Z1 stated. "I had an incident with him myself." "He (R1) came up real close to me, leaning over me from the back, and said to me." "What kind of blouse do you have on.?" "Have you got anything in there?" "He (R1) grabbed our oldest daughter when she visiting here some time ago."

Z1 did state. "We did report both of those incidents to the administrator (E1)." Z1 also stated to surveyor. "I know about one incident with R5, she told me about it, she said she had to holler for help from the staff, she told me she was very scared of him (R1)."

R6 was present during interview with Z1 and stated to surveyor. "That is what happened he(R1) raised up the walker, and he was going to hit me with it, I took it away from him, so he just walked away after that."

R6 also stated to surveyor. "I told them in the care plan meeting ,that if he (R1) ever tried looking down my wife's blouse again, or if he tried grabbing my daughter again I would file charges against him."

Interview with E1 on 8-22-02 produced the following information.."I remember the incident of R1 raising his walker up, and R6's wife did report the incident to us, but R1 had a habit of picking up his walker over his (R1's) head, I don't know if he would have hit R6."

E1 also stated. " I do recall the incident of R1 making the comment to R6's wife, and that R6 did tell us in the care plan meeting, if that kind of thing happened again, he was going to file charges."

j) Interviews with residents R5, R7, and R8 on 8-19-02 and 8-20-02 produced the following information

1) R5 stated to surveyor. "He(R1) would try to grab me, I would tell him to go away, and he usually would, but about a month ago, he came into my room through the bathroom in my room, and I was starting to go into my room from the hallway, he was trying to grab me and shut my door."" He said to me." "You are a nice lady, want a feel?" "I called the nurse for help, they came and took him away." "He has tried to grab me several times, I just tell him to go away, but that day he just would not go away."
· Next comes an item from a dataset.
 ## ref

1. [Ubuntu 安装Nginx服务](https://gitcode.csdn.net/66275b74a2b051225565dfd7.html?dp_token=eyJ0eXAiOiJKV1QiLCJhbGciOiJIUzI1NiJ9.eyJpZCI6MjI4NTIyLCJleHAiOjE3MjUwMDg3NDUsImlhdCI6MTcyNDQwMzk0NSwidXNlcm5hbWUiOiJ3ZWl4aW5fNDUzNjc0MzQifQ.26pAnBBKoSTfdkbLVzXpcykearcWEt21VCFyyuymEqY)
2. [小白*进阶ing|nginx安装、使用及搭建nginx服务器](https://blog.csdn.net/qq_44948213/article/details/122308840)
"I have seen him try to grab another lady in the dining room, but I don't know her name."
"I was afraid of him, I'm glad he is not here any more." "I would just stay away from him."
"I did not report it to anyone, I thought the nurse who came and took him away would report it."
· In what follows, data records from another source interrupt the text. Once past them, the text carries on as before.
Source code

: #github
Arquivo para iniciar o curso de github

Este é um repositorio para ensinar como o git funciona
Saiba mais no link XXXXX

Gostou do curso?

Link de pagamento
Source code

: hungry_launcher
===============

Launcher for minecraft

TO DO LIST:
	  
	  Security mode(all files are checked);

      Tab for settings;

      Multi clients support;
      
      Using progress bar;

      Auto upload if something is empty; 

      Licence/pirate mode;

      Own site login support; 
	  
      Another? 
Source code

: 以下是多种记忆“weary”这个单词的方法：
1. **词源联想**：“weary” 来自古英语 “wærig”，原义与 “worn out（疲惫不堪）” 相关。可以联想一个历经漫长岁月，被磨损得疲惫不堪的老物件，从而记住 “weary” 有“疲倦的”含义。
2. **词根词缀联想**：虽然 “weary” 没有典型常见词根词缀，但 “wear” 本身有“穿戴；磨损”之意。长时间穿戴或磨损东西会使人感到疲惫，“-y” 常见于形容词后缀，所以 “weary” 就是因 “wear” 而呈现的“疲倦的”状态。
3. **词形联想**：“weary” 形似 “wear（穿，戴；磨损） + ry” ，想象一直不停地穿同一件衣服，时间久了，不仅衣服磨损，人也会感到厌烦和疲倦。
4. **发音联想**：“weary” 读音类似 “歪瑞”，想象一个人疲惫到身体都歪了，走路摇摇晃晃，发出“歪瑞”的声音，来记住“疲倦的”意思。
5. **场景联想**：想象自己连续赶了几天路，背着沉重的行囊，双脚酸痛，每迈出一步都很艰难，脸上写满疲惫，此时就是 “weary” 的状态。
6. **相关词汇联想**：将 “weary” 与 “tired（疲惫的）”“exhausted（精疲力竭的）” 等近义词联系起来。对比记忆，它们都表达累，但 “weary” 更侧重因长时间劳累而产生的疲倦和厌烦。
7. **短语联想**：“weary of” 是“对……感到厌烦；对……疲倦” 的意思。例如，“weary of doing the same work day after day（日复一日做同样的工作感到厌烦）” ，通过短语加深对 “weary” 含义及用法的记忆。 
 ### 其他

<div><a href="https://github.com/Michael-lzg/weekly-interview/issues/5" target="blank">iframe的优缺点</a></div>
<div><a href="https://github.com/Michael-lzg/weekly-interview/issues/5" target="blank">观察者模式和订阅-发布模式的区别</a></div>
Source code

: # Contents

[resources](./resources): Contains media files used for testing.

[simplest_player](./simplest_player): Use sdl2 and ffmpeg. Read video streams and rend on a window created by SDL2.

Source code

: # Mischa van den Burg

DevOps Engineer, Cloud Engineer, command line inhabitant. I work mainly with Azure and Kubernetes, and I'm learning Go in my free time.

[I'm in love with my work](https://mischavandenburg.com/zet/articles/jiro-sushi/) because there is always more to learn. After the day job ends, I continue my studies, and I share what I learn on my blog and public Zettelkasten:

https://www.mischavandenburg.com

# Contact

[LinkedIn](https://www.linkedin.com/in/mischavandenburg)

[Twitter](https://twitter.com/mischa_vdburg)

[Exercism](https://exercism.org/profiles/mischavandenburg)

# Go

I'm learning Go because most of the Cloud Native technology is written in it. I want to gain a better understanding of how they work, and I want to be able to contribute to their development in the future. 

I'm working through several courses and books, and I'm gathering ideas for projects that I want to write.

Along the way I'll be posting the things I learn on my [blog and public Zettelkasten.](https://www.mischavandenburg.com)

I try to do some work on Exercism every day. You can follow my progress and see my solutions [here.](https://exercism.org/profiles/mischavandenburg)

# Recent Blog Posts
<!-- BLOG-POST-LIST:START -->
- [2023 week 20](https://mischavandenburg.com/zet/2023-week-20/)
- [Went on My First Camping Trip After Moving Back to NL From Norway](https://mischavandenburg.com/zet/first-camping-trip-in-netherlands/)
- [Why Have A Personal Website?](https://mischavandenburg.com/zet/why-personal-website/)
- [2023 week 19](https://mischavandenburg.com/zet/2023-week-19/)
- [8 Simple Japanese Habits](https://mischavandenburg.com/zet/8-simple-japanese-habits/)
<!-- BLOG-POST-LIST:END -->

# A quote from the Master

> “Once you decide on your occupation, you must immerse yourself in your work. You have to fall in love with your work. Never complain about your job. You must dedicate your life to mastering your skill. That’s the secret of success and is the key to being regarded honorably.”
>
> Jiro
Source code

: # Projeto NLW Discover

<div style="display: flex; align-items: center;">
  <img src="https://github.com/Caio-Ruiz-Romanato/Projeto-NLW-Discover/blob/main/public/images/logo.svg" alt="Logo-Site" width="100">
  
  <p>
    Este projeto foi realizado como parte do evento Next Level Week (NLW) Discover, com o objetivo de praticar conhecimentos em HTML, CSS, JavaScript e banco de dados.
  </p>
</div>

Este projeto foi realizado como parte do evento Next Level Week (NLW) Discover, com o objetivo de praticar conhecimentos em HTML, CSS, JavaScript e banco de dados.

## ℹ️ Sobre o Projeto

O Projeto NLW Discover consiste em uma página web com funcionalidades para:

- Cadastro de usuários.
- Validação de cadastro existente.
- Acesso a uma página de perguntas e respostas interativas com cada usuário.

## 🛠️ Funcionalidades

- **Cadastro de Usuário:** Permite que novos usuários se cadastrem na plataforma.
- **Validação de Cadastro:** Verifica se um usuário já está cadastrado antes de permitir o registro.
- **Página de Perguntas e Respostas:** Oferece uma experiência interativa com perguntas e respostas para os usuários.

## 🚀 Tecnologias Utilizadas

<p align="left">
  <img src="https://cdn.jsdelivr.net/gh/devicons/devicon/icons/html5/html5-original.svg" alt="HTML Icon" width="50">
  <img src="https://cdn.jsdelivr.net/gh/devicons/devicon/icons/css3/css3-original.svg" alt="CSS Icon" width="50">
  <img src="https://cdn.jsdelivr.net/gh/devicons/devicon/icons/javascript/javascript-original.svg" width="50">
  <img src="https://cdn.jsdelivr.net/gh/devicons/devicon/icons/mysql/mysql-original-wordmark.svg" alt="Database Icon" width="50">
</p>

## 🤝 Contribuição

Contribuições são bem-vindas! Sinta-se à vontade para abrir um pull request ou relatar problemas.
Review of R1's records did not produce any documentation of the above incident.R5 also stated to surveyor. " I was sitting at the nurses' desk when he pulled his pants down, 3 other ladies were sitting there with me." Record review and interviews with the facility staff indicated that R5 is interviewable.

2) R7 stated to surveyor. "He (R1) came into my room, I got him out of here, he never touched me, but he had tried to grab me, I was scared to death of him, I stayed away from him." "I don't remember if I ever reported him trying to grab me." Record review and interviews with the facility staff indicated that R7 is interviewable.
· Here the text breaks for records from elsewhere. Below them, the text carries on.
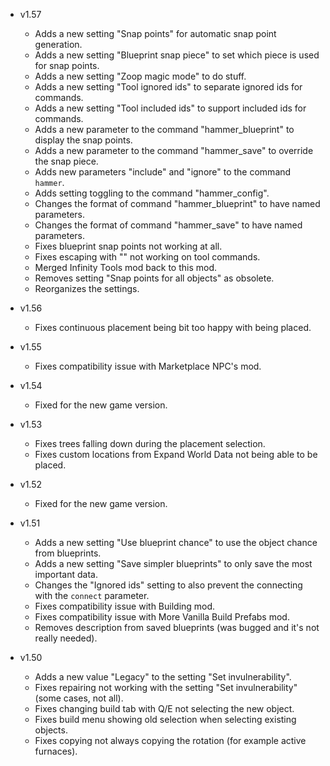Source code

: - v1.57
  - Adds a new setting "Snap points" for automatic snap point generation.
  - Adds a new setting "Blueprint snap piece" to set which piece is used for snap points.
  - Adds a new setting "Zoop magic mode" to do stuff.
  - Adds a new setting "Tool ignored ids" to separate ignored ids for commands.
  - Adds a new setting "Tool included ids" to support included ids for commands.
  - Adds a new parameter to the command "hammer_blueprint" to display the snap points.
  - Adds a new parameter to the command "hammer_save" to override the snap piece.
  - Adds new parameters "include" and "ignore" to the command `hammer`.
  - Adds setting toggling to the command "hammer_config".
  - Changes the format of command "hammer_blueprint" to have named parameters.
  - Changes the format of command "hammer_save" to have named parameters.
  - Fixes blueprint snap points not working at all.
  - Fixes escaping with "" not working on tool commands.
  - Merged Infinity Tools mod back to this mod.
  - Removes setting "Snap points for all objects" as obsolete.
  - Reorganizes the settings.

- v1.56
  - Fixes continuous placement being bit too happy with being placed.

- v1.55
  - Fixes compatibility issue with Marketplace NPC's mod.

- v1.54
  - Fixed for the new game version.

- v1.53
  - Fixes trees falling down during the placement selection.
  - Fixes custom locations from Expand World Data not being able to be placed.

- v1.52
  - Fixed for the new game version.

- v1.51
  - Adds a new setting "Use blueprint chance" to use the object chance from blueprints.
  - Adds a new setting "Save simpler blueprints" to only save the most important data.
  - Changes the "Ignored ids" setting to also prevent the connecting with the `connect` parameter.
  - Fixes compatibility issue with Building mod.
  - Fixes compatibility issue with More Vanilla Build Prefabs mod.
  - Removes description from saved blueprints (was bugged and it's not really needed).

- v1.50
  - Adds a new value "Legacy" to the setting "Set invulnerability".
  - Fixes repairing not working with the setting "Set invulnerability" (some cases, not all).
  - Fixes changing build tab with Q/E not selecting the new object.
  - Fixes build menu showing old selection when selecting existing objects.
  - Fixes copying not always copying the rotation (for example active furnaces).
3) R8 stated to surveyor. "He (R1) would wander into our room and turn off the air conditioner, the TV and lights." "There was one time, he wandered into my bathroom when I was sitting on the stool."

"I yelled at him and he left." "The second time he came into the bathroom, he took my hand and put it in his, but he never ever tried to touch me in the wrong places." " I told the staff what happened, and they told me to just tell him to go home, so that is what I did after the second time he came into the bathroom with me." "When I told him to go home, he would turn around and leave, but my roommate (R5) was afraid of him, I wasn't afraid of him, he just made me mad that he turned everything off when he came into the room." “Sometimes he would come into the room, and stand over R5's bed, and I would tell him to go home, and he would leave, but she (R5) was really afraid of him, he didn't bother me as much as he did her, I grew up with brothers so I wasn't afraid of him." "He didn't know what he was doing."

Record review and interviews with the facility staff indicated that R8 is interviewable.

4) During interview with Z2, Physician, on 8-26-02, Z2 indicated that R1 had been reviewed

and medications had been attempted in dealing with R1's behaviors. Z2 further indicated that R1 had not been sent out for psychological evaluation(s) after 3-22-02 until incidents of 7-29-02 and 7-30-02.